Que faut-il donc faire de cette compagnie qui coûte toujours autour de 3 milliards de francs Cfa par mois au budget de l’Etat, et dont les tribulations et le bricolage posent de plus en plus des problèmes de crédibilité et même de sécurité des passagers ? Les avis sont partagés au sein du gouvernement qui a multiplié, au cours de la semaine dernière, des réunions de crise sans jamais prendre de décision définitive.
Le ministre des Finances, sachant le regard des institutions financières internationales sur les dépenses réelles du budget de l’Etat, supporte de moins en moins l’incidence financière du fonctionnement de cette entreprise, et souhaite ardemment arrêter la saignée tandis que le représentant de la présidence de la République, plus soucieux des effets politiques qu’économiques, souhaite continuer à accompagner la Camair jusqu’au lancement de Camair Co. Pour ne pas écorner davantage l’image du pays à l’international.
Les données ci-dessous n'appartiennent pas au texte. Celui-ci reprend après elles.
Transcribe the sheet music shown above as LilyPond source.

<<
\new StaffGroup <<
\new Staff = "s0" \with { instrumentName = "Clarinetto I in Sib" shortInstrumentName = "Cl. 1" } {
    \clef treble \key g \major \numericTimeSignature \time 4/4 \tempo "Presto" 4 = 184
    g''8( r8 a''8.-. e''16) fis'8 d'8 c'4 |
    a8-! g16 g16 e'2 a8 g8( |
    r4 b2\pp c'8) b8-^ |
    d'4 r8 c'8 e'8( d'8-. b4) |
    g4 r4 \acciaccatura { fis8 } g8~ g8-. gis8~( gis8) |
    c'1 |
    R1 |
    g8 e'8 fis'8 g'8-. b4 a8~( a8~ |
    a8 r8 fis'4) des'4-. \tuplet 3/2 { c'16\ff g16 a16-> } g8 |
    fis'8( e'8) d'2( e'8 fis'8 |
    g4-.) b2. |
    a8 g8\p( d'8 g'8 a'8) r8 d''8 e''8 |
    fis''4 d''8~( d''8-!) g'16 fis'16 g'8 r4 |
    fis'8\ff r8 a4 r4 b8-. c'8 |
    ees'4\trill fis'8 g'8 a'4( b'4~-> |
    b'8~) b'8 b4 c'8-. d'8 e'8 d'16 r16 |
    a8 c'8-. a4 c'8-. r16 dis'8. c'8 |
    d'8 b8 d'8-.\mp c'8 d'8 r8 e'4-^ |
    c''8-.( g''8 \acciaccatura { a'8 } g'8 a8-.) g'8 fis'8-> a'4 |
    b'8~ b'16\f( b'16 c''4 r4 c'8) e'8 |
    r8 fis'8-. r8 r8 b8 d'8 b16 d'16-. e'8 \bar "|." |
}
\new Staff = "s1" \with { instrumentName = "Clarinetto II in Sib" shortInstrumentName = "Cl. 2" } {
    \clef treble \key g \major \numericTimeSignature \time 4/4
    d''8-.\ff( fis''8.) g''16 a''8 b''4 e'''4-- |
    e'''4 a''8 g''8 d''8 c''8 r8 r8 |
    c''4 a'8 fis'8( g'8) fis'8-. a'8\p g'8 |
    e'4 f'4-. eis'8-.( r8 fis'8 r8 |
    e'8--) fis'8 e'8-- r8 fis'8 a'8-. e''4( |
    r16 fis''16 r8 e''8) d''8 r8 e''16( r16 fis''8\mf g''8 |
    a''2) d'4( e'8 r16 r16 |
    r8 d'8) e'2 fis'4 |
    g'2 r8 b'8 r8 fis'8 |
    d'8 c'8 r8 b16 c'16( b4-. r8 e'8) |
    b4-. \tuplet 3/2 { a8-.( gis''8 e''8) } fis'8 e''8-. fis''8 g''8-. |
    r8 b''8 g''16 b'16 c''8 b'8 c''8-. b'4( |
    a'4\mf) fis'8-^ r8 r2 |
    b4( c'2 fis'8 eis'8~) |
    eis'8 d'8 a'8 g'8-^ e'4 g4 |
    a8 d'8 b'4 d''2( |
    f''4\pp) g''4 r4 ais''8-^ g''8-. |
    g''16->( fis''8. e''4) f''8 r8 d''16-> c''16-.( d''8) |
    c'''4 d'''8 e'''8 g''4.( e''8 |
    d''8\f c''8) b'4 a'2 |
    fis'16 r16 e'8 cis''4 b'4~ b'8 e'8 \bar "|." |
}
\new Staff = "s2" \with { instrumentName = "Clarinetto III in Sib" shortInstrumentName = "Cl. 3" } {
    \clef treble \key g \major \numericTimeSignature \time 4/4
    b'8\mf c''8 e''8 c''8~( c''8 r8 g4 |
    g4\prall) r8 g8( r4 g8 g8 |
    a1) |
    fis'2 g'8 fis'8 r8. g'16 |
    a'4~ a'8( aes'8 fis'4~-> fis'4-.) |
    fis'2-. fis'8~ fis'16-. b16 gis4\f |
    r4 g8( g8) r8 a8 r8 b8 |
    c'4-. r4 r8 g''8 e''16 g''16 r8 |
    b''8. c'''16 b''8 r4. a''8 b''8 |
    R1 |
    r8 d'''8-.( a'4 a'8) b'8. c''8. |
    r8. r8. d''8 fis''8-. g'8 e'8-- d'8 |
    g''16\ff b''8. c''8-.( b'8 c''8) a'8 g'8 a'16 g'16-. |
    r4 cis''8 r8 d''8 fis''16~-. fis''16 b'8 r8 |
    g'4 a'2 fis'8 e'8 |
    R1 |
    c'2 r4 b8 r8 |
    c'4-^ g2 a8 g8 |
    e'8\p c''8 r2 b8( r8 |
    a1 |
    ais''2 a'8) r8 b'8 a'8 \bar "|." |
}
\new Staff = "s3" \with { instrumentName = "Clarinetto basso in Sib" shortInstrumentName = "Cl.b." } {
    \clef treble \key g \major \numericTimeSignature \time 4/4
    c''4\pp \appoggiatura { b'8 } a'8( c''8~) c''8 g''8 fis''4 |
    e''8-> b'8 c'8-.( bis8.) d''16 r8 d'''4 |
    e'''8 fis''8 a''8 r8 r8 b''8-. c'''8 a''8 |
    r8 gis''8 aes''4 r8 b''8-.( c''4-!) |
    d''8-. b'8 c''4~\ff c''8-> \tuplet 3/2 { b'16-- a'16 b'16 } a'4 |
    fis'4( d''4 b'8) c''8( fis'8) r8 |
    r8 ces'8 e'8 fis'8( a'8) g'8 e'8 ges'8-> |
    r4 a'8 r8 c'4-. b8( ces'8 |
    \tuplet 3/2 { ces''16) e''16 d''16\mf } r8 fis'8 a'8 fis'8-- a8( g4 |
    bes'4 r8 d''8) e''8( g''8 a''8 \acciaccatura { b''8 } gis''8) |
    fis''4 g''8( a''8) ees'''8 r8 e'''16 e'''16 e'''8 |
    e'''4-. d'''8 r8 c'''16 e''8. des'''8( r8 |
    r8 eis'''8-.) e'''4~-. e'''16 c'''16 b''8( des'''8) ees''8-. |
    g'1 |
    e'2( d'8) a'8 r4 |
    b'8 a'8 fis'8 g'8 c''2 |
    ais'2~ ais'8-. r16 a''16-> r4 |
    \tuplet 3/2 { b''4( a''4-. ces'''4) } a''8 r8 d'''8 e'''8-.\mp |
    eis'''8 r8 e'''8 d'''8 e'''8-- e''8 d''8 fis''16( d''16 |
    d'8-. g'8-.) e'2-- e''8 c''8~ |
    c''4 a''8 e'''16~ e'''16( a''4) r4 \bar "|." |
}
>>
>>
Le problème, selon un responsable du ministère des Finances proche du dossier et qui regrette toutes les sommes versées chaque fois par l’Etat pour la Camair, " c’est que techniquement Camair Co ne peut pas être opérationnel avant six mois, si les démarches étaient engagées aujourd’hui et que, de toutes façons, les problèmes ne seront guère différents puis que la nouvelle compagnie devra tourner à perte au moins deux ans avant d’espérer engranger les premiers bénéfices."